How to Build a Simple Web Scraper Using Python and Beautiful Soup


Introduction

This Python web scraping tutorial shows how to build a simple scraper using Python and Beautiful Soup. If you want to extract data from website pages for research, monitoring, or lightweight Python automation, this is a practical place to start. We will keep the example small and focused so you can understand the core workflow quickly.

What You Need

Before coding, install the required libraries. We will use requests to download page HTML and Beautiful Soup to parse it. This short Beautiful Soup guide assumes you already have Python installed.

pip install requests beautifulsoup4

How a Simple Scraper Works

A basic scraper usually follows three steps:

1. Request the page

Send an HTTP request to the target URL and get its HTML response.

2. Parse the HTML

Use Beautiful Soup to read the markup and locate the elements you need.

3. Extract the data

Collect text, links, headings, prices, or other structured values from the page.

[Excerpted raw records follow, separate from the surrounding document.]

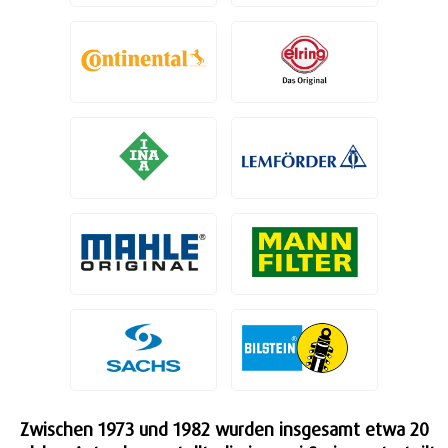
Zwischen 1973 und 1982 wurden insgesamt etwa 20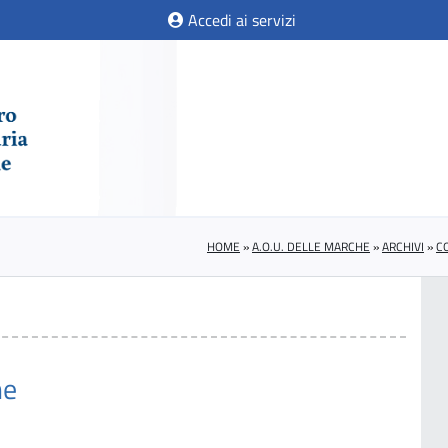
Accedi ai servizi
HOME
»
A.O.U. DELLE MARCHE
»
ARCHIVI
»
C
ne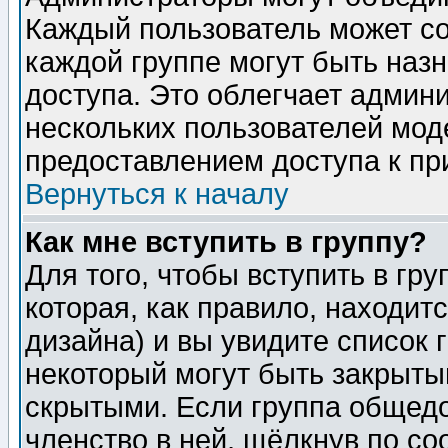
Каждый пользователь может сос
каждой группе могут быть наз
доступа. Это облегчает админ
нескольких пользователей мо
предоставлением доступа к пр
Вернуться к началу
Как мне вступить в группу?
Для того, чтобы вступить в гр
которая, как правило, находитс
дизайна) и вы увидите список 
некоторый могут быть закрыты
скрытыми. Если группа общедо
членство в ней, щёлкнув по с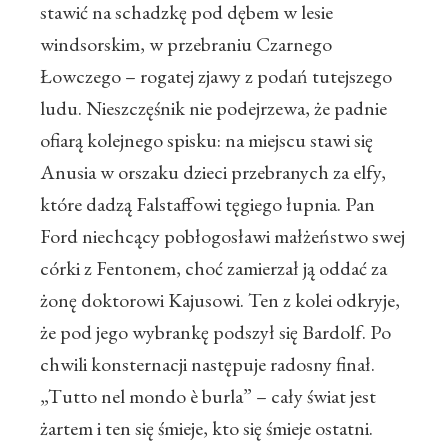
stawić na schadzkę pod dębem w lesie
windsorskim, w przebraniu Czarnego
Łowczego – rogatej zjawy z podań tutejszego
ludu. Nieszczęśnik nie podejrzewa, że padnie
ofiarą kolejnego spisku: na miejscu stawi się
Anusia w orszaku dzieci przebranych za elfy,
które dadzą Falstaffowi tęgiego łupnia. Pan
Ford niechcący pobłogosławi małżeństwo swej
córki z Fentonem, choć zamierzał ją oddać za
żonę doktorowi Kajusowi. Ten z kolei odkryje,
że pod jego wybrankę podszył się Bardolf. Po
chwili konsternacji następuje radosny finał.
„Tutto nel mondo è burla” – cały świat jest
żartem i ten się śmieje, kto się śmieje ostatni.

Example: Scrape Article Titles

The example below fetches a page and prints all h2 titles. This is a common pattern when you want to extract data from website content without building a large crawler.

import requests
from bs4 import BeautifulSoup

url = "https://example.com"
response = requests.get(url)

soup = BeautifulSoup(response.text, "html.parser")
for title in soup.find_all("h2"):
    print(title.get_text(strip=True))

Understanding the Code

Using requests

requests.get() downloads the page content. In real projects, always check the response status before parsing.

Using Beautiful Soup

BeautifulSoup(response.text, "html.parser") converts raw HTML into a searchable object. You can then use methods like find(), find_all(), or CSS selectors.

Cleaning extracted text

get_text(strip=True) removes extra spaces and returns clean text, which is useful for Python automation workflows and data pipelines.

Extract Links from a Page

If you also want URLs, loop through anchor tags and read the href attribute.

for link in soup.find_all("a"):
    href = link.get("href")
    if href:
        print(href)

Best Practices

Respect website rules

Check the site terms and robots.txt before scraping. Not every page should be scraped.

Handle errors

Add basic checks for failed requests, missing elements, and timeouts so your scraper does not break easily.

Scrape responsibly

Avoid sending too many requests too quickly. Responsible scraping is an important part of Python automation.

Conclusion

This Beautiful Soup guide covered the essentials: requesting a page, parsing HTML, and extracting useful values. With this Python web scraping tutorial, you now have a simple foundation to extract data from website pages and expand into more advanced Python automation tasks such as saving results to CSV, scraping multiple pages, or scheduling recurring jobs.